## Task details
Please copy each line of the records below that includes the word "Petersilie".

## Available records

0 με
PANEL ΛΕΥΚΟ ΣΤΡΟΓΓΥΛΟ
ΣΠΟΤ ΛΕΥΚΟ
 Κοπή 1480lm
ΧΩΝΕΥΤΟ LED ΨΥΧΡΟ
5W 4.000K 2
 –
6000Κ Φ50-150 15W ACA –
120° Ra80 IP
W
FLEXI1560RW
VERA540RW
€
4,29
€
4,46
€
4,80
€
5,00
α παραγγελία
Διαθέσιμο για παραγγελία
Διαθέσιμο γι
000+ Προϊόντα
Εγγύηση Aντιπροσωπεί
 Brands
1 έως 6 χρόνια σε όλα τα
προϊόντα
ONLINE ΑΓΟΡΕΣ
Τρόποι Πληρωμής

---

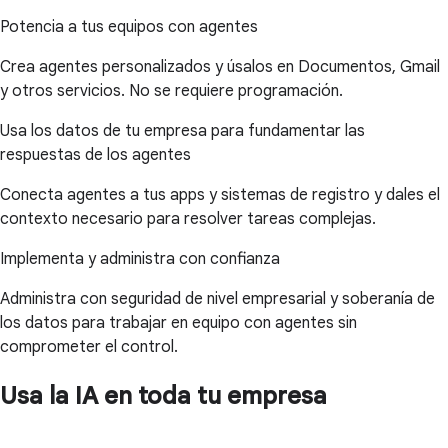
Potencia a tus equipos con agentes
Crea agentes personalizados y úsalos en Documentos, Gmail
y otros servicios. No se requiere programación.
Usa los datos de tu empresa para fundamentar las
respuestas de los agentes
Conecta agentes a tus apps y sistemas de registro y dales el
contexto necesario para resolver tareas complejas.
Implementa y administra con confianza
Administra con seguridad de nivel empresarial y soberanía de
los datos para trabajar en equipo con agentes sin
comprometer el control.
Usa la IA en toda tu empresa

==

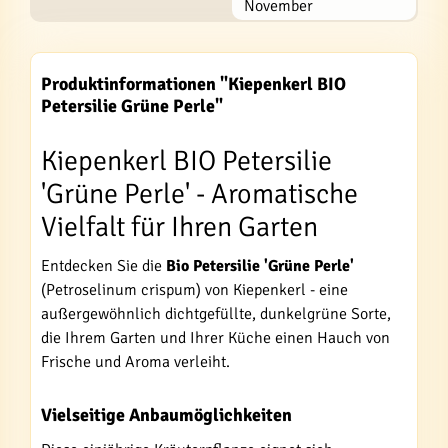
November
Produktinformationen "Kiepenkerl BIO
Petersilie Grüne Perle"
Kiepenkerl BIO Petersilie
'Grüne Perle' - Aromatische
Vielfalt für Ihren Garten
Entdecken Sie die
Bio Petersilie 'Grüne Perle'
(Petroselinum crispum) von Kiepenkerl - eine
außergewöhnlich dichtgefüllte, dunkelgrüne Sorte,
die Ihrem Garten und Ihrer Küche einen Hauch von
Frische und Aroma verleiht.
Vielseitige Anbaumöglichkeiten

## Task response
Petersilie Grüne Perle"
Kiepenkerl BIO Petersilie
Bio Petersilie 'Grüne Perle'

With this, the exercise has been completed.